Dietary n-3 long-chain polyunsaturated fatty acid deprivation tissue lipid composition, ex vivo prostaglandin production, and stress tolerance in juvenile dover sole (Solea solea L.)

• Published in: Lipids Vol. 35; no. 7; pp. 745 - 755
• Main Authors: Logue, J.A, Howell, B.R, Bell, J.G, Cossins, A.R
• Format: Journal Article
• Language: English
• Published: Berlin/Heidelberg Springer‐Verlag 01.07.2000; Springer Nature B.V
• Subjects: age; Aging; Animals; Brain Chemistry; Chromatography, Thin Layer; Diet; dietary fat; Dietary Fats, Unsaturated; dover soles; Environmental conditions; Environmental stress; Fatty acids; Fatty Acids - analysis; Fatty Acids, Omega-3; Flatfishes - growth & development; Flatfishes - physiology; High temperature; Hypoxia; Larva; Larvae; Lipid Metabolism; Lipids - chemistry; Lipids - isolation & purification; Low temperature; Membrane Lipids - chemistry; Membrane Lipids - isolation & purification; Membrane Lipids - metabolism; Nutrition; Polyunsaturated fatty acids; Prostaglandins - metabolism; Stress; Stress, Physiological; Tissues
• ISSN: 0024-4201; 1558-9307
• DOI: 10.1007/s11745-000-0581-3

Larval Dover sole fed an Artemia diet supplemented with n−3 long‐chain (C20+C22) polyunsaturated fatty acids (PUFA) are known to be more resistant to low‐temperature injury.
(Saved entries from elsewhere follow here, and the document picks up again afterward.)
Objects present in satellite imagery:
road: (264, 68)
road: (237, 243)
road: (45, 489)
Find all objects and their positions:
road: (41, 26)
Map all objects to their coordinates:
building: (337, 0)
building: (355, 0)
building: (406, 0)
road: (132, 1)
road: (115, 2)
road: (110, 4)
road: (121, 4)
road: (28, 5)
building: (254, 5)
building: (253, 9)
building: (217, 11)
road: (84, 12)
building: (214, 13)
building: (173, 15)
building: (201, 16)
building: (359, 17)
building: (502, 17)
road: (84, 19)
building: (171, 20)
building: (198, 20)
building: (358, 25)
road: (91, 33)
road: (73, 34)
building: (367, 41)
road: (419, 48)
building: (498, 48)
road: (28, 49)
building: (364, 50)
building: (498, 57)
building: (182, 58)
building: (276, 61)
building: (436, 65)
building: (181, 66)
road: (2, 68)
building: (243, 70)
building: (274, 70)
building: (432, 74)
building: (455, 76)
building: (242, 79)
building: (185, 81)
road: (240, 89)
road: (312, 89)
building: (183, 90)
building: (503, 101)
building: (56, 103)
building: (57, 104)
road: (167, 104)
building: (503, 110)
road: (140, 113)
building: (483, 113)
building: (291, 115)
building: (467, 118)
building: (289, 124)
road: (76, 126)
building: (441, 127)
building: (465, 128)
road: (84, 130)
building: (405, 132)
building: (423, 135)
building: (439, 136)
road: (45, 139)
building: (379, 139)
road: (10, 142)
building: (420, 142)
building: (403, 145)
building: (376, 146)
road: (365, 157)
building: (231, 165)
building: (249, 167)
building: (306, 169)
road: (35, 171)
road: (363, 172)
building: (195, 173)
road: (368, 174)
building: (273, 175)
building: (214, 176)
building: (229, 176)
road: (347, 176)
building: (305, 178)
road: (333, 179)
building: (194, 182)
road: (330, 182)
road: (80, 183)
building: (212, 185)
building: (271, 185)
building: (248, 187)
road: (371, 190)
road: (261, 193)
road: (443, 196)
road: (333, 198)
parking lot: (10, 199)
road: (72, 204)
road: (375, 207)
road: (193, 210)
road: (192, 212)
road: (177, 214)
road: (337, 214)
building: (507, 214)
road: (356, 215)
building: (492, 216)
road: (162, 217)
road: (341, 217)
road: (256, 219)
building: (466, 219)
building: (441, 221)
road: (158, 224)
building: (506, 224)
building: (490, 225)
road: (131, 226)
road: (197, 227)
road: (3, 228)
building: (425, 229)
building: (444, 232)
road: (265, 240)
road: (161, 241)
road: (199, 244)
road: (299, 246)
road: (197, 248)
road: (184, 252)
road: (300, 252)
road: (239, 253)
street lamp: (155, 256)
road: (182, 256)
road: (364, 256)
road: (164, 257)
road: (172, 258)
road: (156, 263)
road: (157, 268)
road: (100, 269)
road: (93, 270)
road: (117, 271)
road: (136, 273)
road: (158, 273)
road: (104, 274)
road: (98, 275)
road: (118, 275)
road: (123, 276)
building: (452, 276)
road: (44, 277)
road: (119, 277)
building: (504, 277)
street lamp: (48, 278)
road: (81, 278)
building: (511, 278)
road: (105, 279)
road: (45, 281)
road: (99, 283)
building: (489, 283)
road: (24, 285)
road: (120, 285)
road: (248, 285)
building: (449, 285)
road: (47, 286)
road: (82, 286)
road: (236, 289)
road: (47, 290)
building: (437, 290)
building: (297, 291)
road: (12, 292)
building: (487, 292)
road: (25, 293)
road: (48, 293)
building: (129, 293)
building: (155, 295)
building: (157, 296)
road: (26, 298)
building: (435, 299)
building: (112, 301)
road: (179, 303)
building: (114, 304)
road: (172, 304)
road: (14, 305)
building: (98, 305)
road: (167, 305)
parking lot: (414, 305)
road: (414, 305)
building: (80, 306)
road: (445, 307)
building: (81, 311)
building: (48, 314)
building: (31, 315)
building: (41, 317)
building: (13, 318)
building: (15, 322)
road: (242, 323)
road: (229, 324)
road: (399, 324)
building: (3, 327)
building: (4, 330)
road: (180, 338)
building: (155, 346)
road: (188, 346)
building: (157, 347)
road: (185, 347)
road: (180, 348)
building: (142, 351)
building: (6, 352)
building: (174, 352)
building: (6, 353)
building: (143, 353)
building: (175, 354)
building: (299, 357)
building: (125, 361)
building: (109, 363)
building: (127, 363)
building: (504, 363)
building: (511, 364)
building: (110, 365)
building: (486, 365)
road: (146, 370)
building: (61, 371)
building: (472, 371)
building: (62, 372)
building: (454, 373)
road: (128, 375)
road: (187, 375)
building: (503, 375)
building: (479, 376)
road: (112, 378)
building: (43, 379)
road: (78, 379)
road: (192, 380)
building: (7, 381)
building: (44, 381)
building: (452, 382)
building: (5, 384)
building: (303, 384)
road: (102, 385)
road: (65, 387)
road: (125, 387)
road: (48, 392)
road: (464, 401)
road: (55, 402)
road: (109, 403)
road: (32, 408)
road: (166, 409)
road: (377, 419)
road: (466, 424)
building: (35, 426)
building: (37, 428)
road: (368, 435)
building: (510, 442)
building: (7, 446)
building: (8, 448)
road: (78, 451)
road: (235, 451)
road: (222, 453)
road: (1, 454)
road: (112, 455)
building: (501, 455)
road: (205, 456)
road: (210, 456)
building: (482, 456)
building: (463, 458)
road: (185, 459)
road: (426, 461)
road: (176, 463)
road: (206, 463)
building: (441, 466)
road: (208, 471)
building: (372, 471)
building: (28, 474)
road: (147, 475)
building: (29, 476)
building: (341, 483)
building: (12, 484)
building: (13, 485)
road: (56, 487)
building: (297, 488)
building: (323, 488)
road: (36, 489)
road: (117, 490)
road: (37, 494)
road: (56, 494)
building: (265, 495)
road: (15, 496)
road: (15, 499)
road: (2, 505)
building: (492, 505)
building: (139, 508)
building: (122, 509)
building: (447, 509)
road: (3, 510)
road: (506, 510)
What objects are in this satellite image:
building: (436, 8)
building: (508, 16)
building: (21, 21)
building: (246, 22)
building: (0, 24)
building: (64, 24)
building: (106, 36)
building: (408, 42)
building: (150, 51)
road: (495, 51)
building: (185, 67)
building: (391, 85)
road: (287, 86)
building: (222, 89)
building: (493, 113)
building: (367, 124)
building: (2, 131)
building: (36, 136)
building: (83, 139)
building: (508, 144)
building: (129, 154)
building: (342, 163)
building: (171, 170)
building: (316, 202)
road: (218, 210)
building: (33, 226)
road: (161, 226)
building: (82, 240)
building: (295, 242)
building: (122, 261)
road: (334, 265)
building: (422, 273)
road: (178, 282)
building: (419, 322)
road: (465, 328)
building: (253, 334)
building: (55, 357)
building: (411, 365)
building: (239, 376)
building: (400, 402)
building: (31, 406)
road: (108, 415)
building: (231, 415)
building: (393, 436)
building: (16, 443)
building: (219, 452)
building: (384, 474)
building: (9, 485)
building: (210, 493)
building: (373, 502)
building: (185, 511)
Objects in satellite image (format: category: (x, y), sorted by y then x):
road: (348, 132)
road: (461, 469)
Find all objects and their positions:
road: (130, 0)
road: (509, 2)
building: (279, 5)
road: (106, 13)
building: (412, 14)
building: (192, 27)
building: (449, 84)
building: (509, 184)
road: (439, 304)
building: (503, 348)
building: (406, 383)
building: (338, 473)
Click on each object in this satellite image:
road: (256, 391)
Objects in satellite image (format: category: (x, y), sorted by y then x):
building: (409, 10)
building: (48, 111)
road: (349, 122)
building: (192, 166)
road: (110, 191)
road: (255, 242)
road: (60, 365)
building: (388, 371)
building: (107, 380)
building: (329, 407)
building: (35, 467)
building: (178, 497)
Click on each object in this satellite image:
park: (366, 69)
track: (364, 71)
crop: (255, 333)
Here we explore the relationship between tissue fatty acid composition and tolerance of stressful environmental conditions over the larval and early juvenile periods. Artemia nauplii supplemented with n−3 long‐chain PUFA‐deficient and PUFA‐enriched oil emulsions were fed to two groups of larvae. Whole body tissue samples from the resulting PUFA‐deficient and‐enriched juveniles possessed 12.1 and 21.9% n−3 long‐chain PUFA, respectively. These differences were at the expense of C18 PUFA, while proportions of saturated fatty acids, monousaturated fatty acids, and total PUFA were unaffected. Brain and eye tissues from the PUFA‐deficient fish contained lower levels of 22∶6n−3, known to be important for optimal nervous system function, incorporation instead a range of fatty acids of lower unsaturation. PUFA‐deprived juveniles showed substantially greater mortality when exposed to a combination of low temperature and low salinity, as well as to high temperature and to hypoxia. After adaptation to the different diets, both dietary groups were fed a common formulated feed high in n−3 long‐chain PUFA. Tissue PUFA in both groups progressively increased to the same high value, with a consequent loss of the differences in cold‐susceptibility. These correlated changes support a link between dietary manipulation of n−3 long‐chain PUFA and development of a stress‐sensitive phenotype. PUFA deprivation had no detectable effect upon static hydrocarbon order of purified brain membranes (as assessed by fluorescence polarization) but was associated with an increase in the whole‐body content of prostaglandins. We conclude that susceptibility to environmental stress is responsive to dietary n−3 long‐chain PUFA manipulation, possibly due to altered tissue development or the overproduction of eicosanoids.